Cavalcante Cavalcanti
La seconda anima con cui Dante dialoga nel Canto X dell’Inferno è quella di Cavalcante de'
Cavalcanti, padre di Guido Cavalcanti, celebre poeta stilnovista nonché amico, in gioventù,
di Dante. Nato a Firenze nella prima metà del secolo XIII, intorno al 1220, appartenne a una delle
più antiche e nobili casate fiorentine di parte guelfa, avversaria di quella degli Uberti.

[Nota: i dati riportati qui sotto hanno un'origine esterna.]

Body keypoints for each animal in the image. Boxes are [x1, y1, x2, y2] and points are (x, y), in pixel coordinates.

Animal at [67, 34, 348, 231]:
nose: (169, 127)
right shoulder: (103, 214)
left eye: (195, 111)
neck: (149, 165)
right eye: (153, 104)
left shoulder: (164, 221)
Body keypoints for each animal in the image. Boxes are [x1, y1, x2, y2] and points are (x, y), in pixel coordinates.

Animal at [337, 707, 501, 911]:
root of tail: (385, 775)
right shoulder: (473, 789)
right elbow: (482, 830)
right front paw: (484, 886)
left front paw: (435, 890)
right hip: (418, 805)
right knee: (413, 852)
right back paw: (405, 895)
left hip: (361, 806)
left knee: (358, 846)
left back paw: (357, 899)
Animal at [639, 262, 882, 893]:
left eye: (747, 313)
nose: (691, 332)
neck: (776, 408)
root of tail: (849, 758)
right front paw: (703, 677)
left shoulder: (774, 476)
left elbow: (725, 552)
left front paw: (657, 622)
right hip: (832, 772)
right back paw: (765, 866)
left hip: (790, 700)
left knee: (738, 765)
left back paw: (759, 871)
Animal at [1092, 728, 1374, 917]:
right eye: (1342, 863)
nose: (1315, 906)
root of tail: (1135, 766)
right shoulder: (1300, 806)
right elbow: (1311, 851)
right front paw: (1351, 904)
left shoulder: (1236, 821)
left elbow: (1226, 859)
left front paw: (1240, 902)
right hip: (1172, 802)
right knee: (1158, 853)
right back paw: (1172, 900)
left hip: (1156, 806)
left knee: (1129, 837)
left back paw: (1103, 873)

Poche le notizie sul suo conto: nel 1257 divenne potestà di Gubbio e nel 1260, in seguito alla
sconfitta nella battaglia di Montaperti, venne esiliato a Lucca e le sue case in San Pier Scheraggio
vennero incendiate. Rientrò a Firenze solo nel 1266, dopo la vittoria ottenuta dai Guelfi nella
battaglia di Benevento; qui, probabilmente, morì in una data imprecisabile tra il 1267 e il 1280.

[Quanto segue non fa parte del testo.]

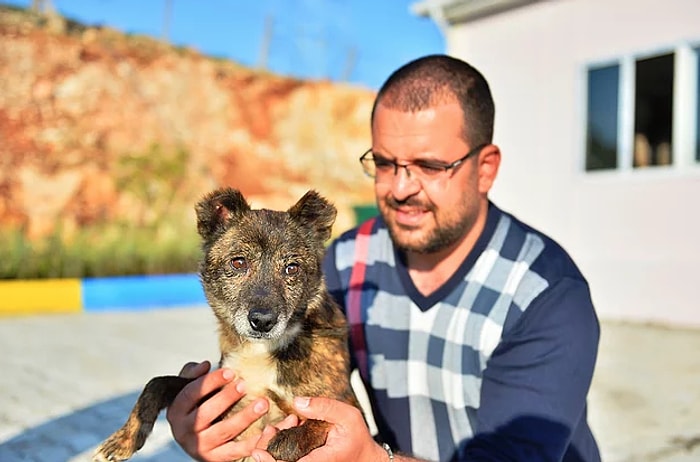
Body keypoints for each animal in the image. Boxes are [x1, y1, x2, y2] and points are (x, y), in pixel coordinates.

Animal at [93, 188, 360, 462]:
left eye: (292, 268)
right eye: (238, 262)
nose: (262, 321)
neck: (260, 350)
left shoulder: (345, 405)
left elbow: (318, 423)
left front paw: (286, 441)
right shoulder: (221, 395)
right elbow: (157, 383)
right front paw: (122, 439)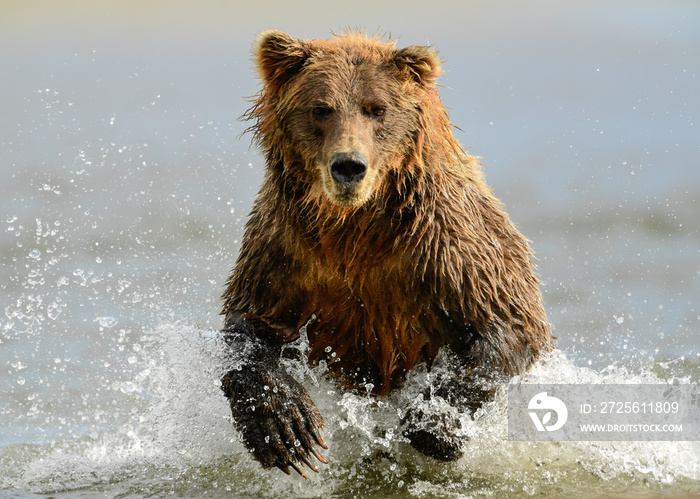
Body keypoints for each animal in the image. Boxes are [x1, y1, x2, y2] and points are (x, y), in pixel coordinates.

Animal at [219, 29, 552, 478]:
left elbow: (507, 325)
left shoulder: (448, 249)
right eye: (320, 108)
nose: (348, 166)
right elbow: (250, 326)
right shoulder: (287, 248)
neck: (356, 227)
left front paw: (433, 424)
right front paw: (286, 430)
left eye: (377, 109)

Per quale motivo Dante lo inserisce nel VI Cerchio infernale, quello destinato ad Epicuro e a
«tutti suoi seguaci, / che l’anima col corpo morta fanno» (vv. 14-15)? Dell’eresia di cui Dante lo
accusa poco sappiamo, se non quello che ci dicono il poeta stesso e i primi commentatori
della Commedia: egli sarebbe stato quindi noto, all’epoca, per aver aderito alla filosofia epicurea,
sostenendo la mortalità dell’anima. Della stessa colpa si sarebbe poi macchiato anche il figlio
Guido.
Entrano in gioco i temi del dolore e dell'amore paterno L’intero episodio di Cavalcante si inserisce
tra le due parti in cui è suddiviso il colloquio di Dante con Farinata: con grande maestria, il poeta
riesce così ad addolcire i toni del Canto, ponendosi in netto contrasto con la prima sezione del
testo e aprendo le porte alla tematica del dolore e dell’amore paterno, che torneranno anche nella
ripresa del dialogo con Farinata.
Se quest’ultimo ci era apparso imperturbabile di fronte alla propria condizione, quasi
fiero, Cavalcante è invece connotato dai tipici tratti di un essere umano sofferente. Egli si mostra
angosciato non tanto per la propria pena, quanto per le sorti del figlio: anche Guido, infatti, ha
piegato la sua «altezza d’ingegno» alle teorie epicuree, precludendosi così il viaggio salvifico
nell’oltretomba che sta intraprendendo Dante (vv. 61-63).